Dia menilai langkah Kejagung tersebut sangat tepat.
Menurut Hadjuno, upaya ini merupakan prosedur hukum yang wajar dalam proses penyidikan dugaan kasus pengurangan pajak.
Dia menilai menilai pencekalan adalah tindakan administratif yang lazim dilakukan untuk memastikan proses penyidikan berjalan efektif.
“Saya melihat ini sebagai bagian dari prosedur hukum yang harus dihormati,” ujar Hardjuno di Jakarta, Sabtu (29/11).
Kejagung sebelumnya meminta Direktorat Jenderal Imigrasi mencegah Victor bepergian ke luar negeri dalam rangka pendalaman perkara perpajakan yang disebut terjadi pada periode 2016–2020.
Hingga saat ini, perkara masih berada pada tahap penyidikan, dan Kejagung belum mengumumkan detail dugaan kerugian negara maupun pihak-pihak lain yang terlibat.
Kandidat Doktor Hukum dan Pembangunan Universitas Airlangga (Unair) ini menegaskan bahwa dugaan pengurangan pajak yang melibatkan korporasi besar harus diproses secara serius karena menyangkut penerimaan negara dan keadilan fiskal.
Dia menilai penyidikan semacam ini penting untuk memperkuat integritas sistem perpajakan nasional.
“Tidak boleh ada perbedaan perlakuan antara usaha kecil dan konglomerasi.

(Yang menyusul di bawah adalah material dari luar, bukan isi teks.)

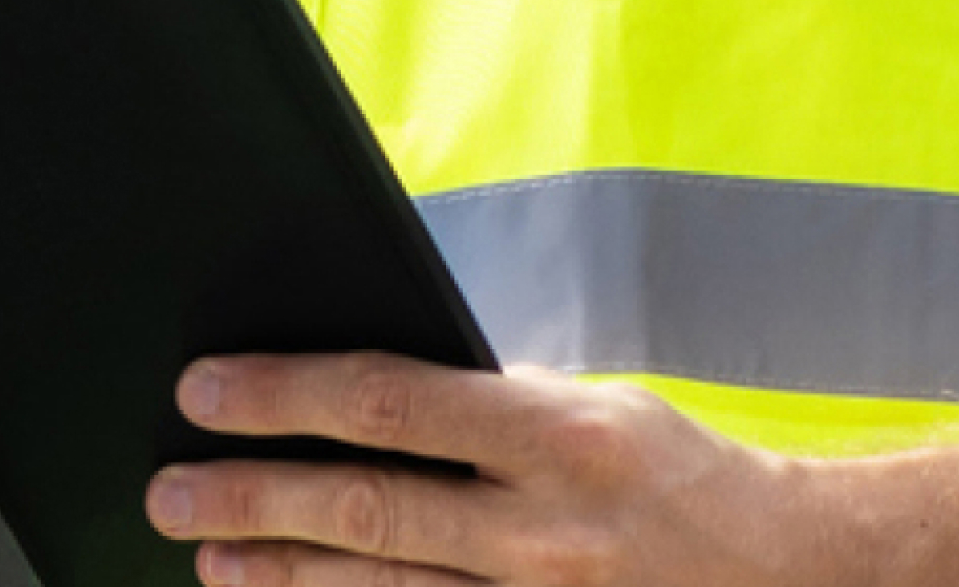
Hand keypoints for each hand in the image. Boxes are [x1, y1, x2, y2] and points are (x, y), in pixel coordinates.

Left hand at [147, 352, 833, 586]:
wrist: (790, 574)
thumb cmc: (682, 479)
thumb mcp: (599, 409)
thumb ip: (496, 408)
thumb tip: (377, 400)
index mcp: (559, 435)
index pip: (391, 402)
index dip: (287, 394)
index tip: (207, 390)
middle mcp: (544, 528)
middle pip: (364, 508)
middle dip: (252, 497)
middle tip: (168, 489)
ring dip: (281, 575)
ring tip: (210, 557)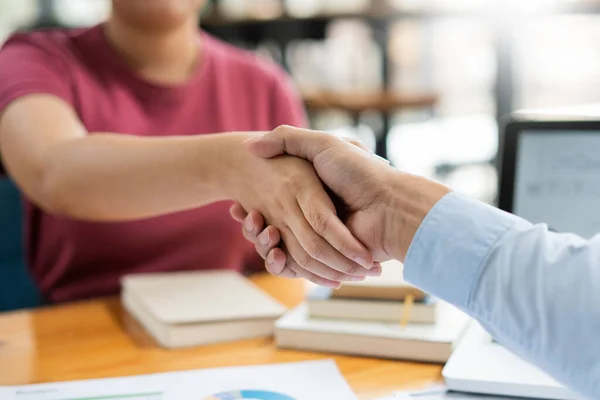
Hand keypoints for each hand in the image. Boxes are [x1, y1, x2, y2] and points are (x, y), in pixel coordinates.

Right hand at [223, 132, 376, 286]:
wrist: (391, 205)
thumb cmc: (360, 172)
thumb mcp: (322, 145)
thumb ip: (288, 139)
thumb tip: (251, 145)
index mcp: (310, 195)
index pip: (272, 205)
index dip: (253, 206)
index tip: (238, 203)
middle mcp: (314, 218)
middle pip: (273, 228)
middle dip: (254, 225)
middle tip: (242, 213)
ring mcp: (320, 240)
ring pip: (280, 248)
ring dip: (263, 242)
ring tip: (254, 228)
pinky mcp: (327, 260)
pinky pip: (297, 266)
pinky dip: (281, 262)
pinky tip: (272, 251)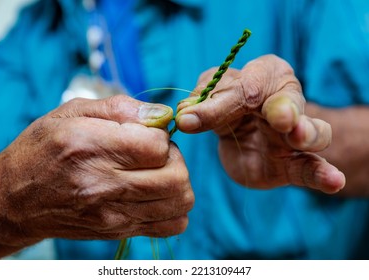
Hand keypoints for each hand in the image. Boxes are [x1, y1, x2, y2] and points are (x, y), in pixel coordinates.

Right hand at [0, 95, 193, 257]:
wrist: (16, 199)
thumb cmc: (43, 149)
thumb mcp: (71, 113)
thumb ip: (121, 108)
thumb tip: (162, 113)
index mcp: (92, 147)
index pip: (157, 146)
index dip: (161, 136)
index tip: (146, 134)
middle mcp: (104, 185)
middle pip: (176, 177)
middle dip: (176, 159)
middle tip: (155, 154)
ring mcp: (113, 214)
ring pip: (180, 201)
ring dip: (177, 182)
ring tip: (155, 173)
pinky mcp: (118, 231)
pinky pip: (171, 225)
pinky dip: (174, 208)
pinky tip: (156, 195)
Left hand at [175, 55, 344, 193]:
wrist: (242, 140)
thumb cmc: (229, 110)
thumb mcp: (213, 101)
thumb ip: (204, 107)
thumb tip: (183, 117)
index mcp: (265, 75)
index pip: (250, 82)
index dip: (227, 97)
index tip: (200, 111)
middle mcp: (286, 101)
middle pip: (286, 102)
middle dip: (283, 108)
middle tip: (278, 118)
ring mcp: (295, 134)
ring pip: (312, 131)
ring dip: (308, 133)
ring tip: (300, 138)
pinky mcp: (296, 163)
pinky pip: (313, 168)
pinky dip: (324, 174)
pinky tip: (334, 180)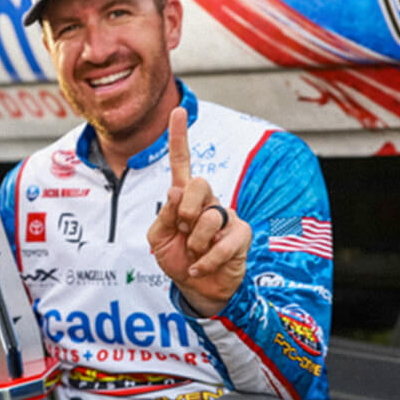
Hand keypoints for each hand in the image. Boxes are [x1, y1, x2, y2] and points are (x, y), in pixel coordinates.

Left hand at [147, 107, 250, 316]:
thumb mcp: (157, 238)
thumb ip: (164, 215)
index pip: (182, 162)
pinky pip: (223, 242)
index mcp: (185, 197)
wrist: (196, 289)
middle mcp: (208, 200)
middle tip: (182, 232)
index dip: (179, 136)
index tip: (178, 110)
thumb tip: (177, 189)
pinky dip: (205, 260)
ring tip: (193, 253)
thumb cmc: (177, 259)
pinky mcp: (241, 234)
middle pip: (198, 184)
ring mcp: (227, 215)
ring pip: (209, 217)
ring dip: (193, 242)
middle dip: (184, 212)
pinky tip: (198, 267)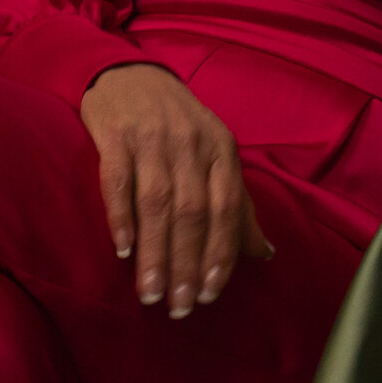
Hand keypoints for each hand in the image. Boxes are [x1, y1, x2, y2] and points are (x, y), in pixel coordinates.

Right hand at [80, 64, 272, 316]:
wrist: (130, 75)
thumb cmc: (179, 124)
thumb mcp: (216, 156)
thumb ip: (238, 206)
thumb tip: (265, 254)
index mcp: (222, 150)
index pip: (226, 209)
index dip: (220, 253)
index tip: (209, 294)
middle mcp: (191, 144)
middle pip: (193, 212)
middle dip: (187, 263)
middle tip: (178, 307)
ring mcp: (152, 138)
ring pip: (157, 203)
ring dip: (155, 252)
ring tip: (150, 294)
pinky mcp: (115, 135)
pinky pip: (118, 180)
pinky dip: (121, 216)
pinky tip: (122, 249)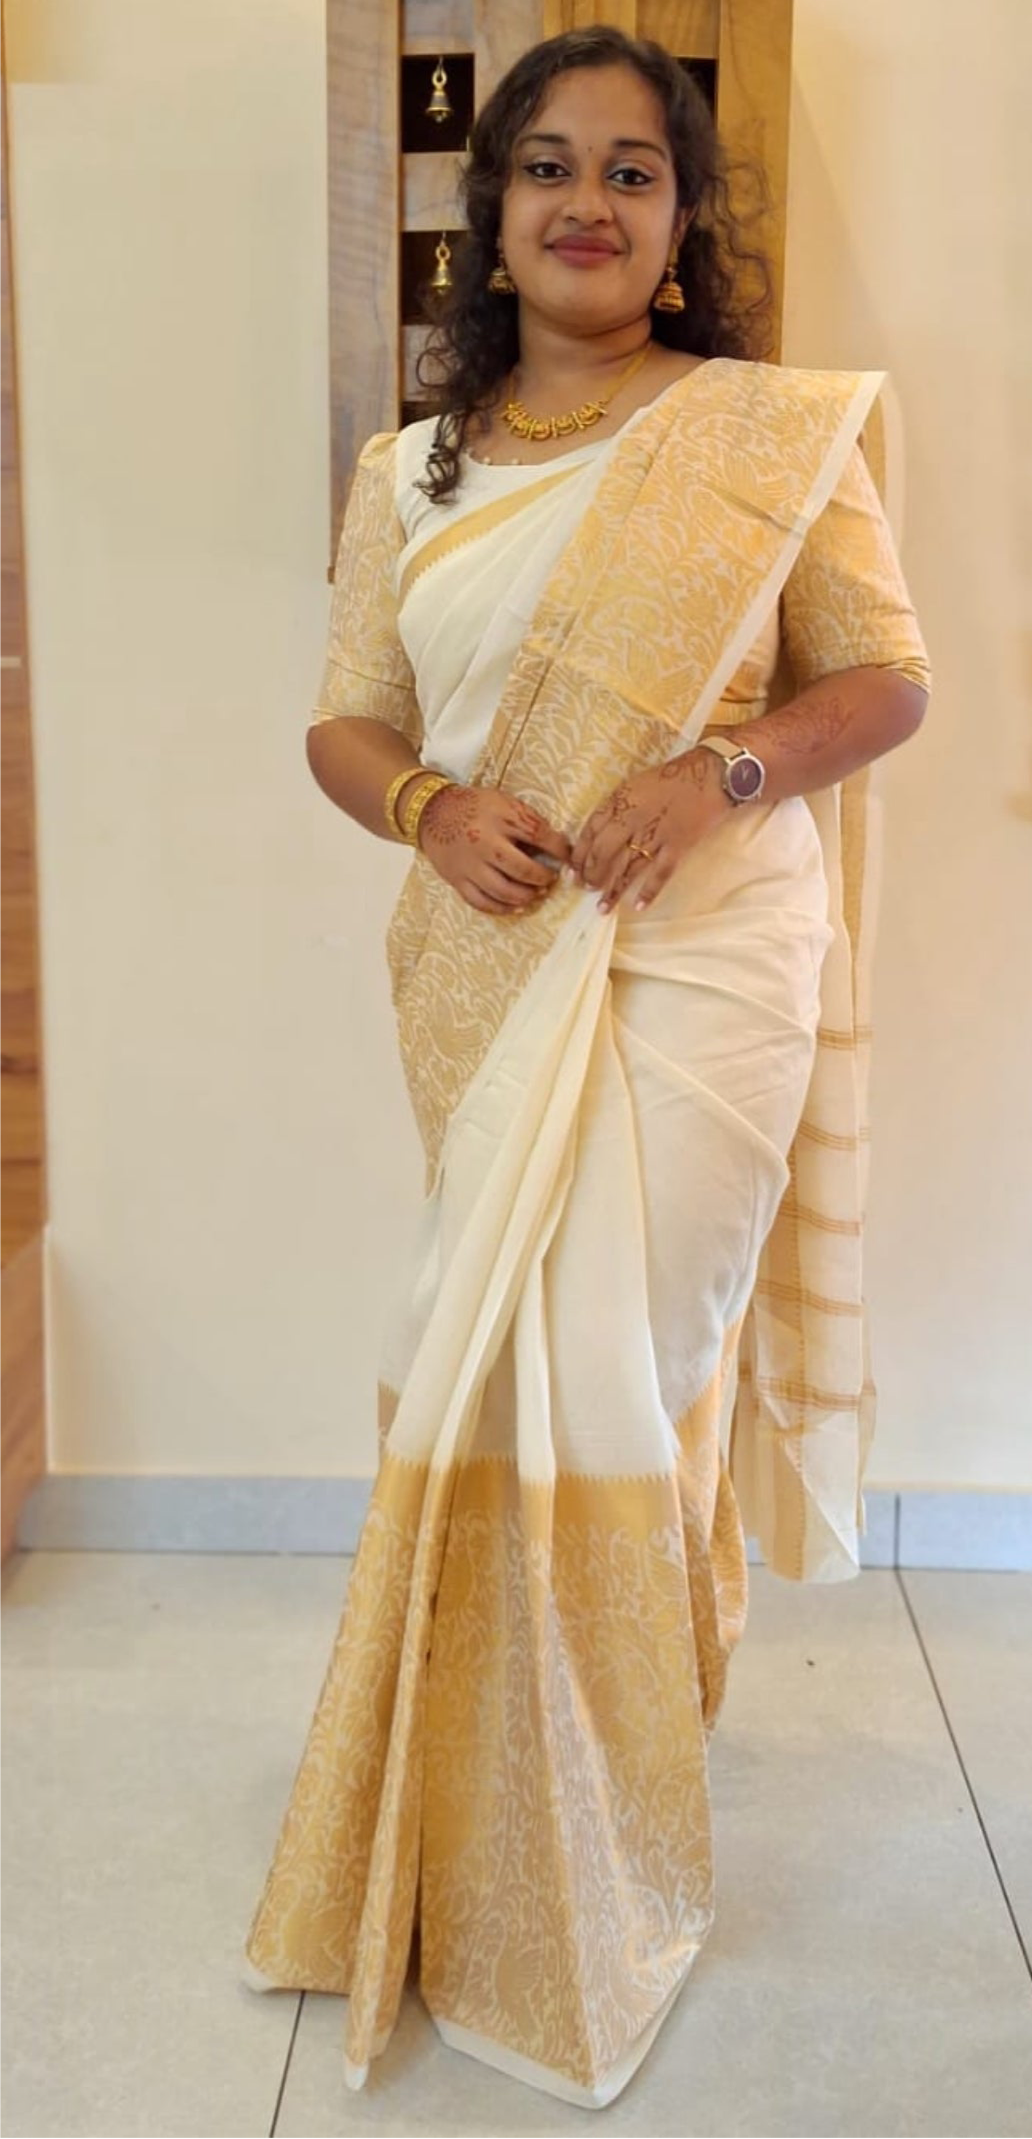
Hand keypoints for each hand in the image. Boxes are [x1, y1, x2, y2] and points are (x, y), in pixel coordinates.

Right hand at [418, 784, 570, 914]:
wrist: (433, 812)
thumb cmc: (475, 807)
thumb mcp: (503, 802)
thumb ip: (526, 820)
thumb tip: (555, 845)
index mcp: (499, 818)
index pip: (537, 835)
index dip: (559, 849)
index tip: (568, 858)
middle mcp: (483, 842)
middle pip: (520, 868)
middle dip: (542, 877)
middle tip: (551, 879)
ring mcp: (469, 864)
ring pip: (502, 890)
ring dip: (525, 896)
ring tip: (536, 893)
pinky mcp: (457, 879)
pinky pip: (481, 902)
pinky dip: (501, 908)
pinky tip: (516, 906)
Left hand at [570, 749, 730, 911]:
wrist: (710, 775)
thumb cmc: (671, 779)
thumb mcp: (635, 785)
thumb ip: (617, 808)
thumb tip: (599, 832)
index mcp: (620, 801)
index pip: (590, 831)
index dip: (578, 854)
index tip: (571, 871)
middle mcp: (633, 819)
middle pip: (604, 853)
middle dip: (591, 874)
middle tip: (585, 889)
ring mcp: (655, 835)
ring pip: (627, 868)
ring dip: (613, 890)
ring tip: (602, 908)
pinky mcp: (677, 847)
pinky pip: (659, 874)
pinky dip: (649, 892)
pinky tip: (638, 907)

Kepatuhan pajak adalah pondasi kepercayaan publik,” katanya.
Lebih jauh, Hardjuno mengaitkan momentum ini dengan pelajaran besar dari penanganan Bantuan Likuiditas Bank Indonesia (BLBI) serta skema obligasi rekapitalisasi pasca-krisis 1998.

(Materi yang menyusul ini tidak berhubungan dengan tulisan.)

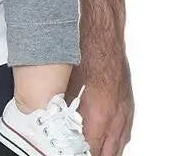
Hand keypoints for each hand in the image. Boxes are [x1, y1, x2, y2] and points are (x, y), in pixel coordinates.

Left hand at [68, 37, 133, 154]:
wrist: (103, 37)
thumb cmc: (86, 55)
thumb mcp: (68, 87)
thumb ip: (63, 110)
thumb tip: (53, 123)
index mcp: (99, 114)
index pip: (91, 150)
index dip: (80, 154)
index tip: (71, 152)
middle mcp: (115, 117)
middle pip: (107, 153)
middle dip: (94, 154)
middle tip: (82, 152)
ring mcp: (124, 112)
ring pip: (118, 146)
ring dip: (104, 151)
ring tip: (91, 151)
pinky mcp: (128, 106)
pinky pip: (124, 133)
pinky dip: (114, 141)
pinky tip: (106, 140)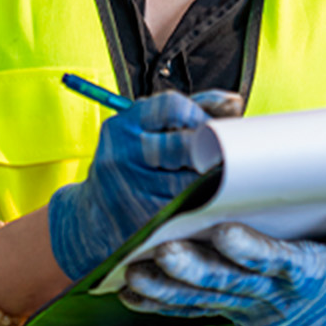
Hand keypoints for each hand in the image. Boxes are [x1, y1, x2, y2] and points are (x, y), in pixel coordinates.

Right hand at [47, 90, 239, 279]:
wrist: (91, 221)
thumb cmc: (131, 168)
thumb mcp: (145, 131)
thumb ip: (188, 111)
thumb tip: (234, 103)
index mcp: (124, 125)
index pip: (172, 106)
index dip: (202, 115)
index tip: (216, 129)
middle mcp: (121, 154)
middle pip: (185, 146)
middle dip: (212, 152)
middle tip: (226, 159)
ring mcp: (128, 190)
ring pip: (189, 182)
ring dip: (212, 182)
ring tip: (222, 183)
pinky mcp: (139, 222)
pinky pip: (184, 212)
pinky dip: (202, 207)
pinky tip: (208, 205)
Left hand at [118, 198, 325, 325]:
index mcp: (303, 273)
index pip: (274, 261)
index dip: (249, 249)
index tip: (224, 233)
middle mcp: (270, 295)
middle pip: (228, 282)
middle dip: (194, 268)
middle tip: (165, 251)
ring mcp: (248, 307)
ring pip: (202, 297)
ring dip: (167, 286)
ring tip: (135, 271)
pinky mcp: (233, 312)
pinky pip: (193, 309)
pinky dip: (162, 302)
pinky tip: (132, 290)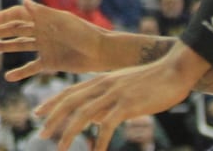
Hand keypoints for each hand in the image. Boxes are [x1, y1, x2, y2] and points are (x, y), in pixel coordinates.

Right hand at [0, 0, 108, 80]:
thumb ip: (42, 13)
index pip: (18, 15)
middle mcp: (42, 31)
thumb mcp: (62, 21)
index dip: (3, 17)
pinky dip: (20, 72)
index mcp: (44, 18)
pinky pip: (32, 68)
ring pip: (19, 47)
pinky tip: (8, 77)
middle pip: (15, 30)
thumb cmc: (84, 32)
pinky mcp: (51, 63)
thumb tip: (23, 1)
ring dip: (3, 47)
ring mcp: (45, 47)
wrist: (102, 52)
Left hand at [35, 50, 203, 150]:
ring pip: (83, 114)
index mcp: (100, 80)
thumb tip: (92, 120)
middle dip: (53, 118)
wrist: (174, 70)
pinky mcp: (127, 104)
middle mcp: (102, 85)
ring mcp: (114, 94)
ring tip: (60, 148)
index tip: (37, 113)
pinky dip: (99, 140)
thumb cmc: (151, 81)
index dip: (52, 102)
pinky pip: (107, 125)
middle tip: (41, 134)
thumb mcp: (122, 89)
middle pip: (70, 102)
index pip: (69, 91)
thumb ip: (105, 102)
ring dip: (69, 132)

Menurut dia, hubungan negara–korporasi di masa lalu menyisakan beban fiskal jangka panjang akibat minimnya transparansi dan lemahnya pengawasan.
“Pengalaman BLBI menunjukkan bahwa ketika relasi keuangan negara dan korporasi tidak dikelola secara terbuka, risiko moral hazard sangat besar dan dampaknya diwariskan bertahun-tahun,” ujarnya.
Dia menilai bahwa karena terdapat sejarah panjang interaksi negara dan konglomerasi nasional dalam konteks krisis 1998, setiap perkara yang menyangkut kepatuhan pajak korporasi besar dewasa ini perlu ditangani dengan standar transparansi yang tinggi.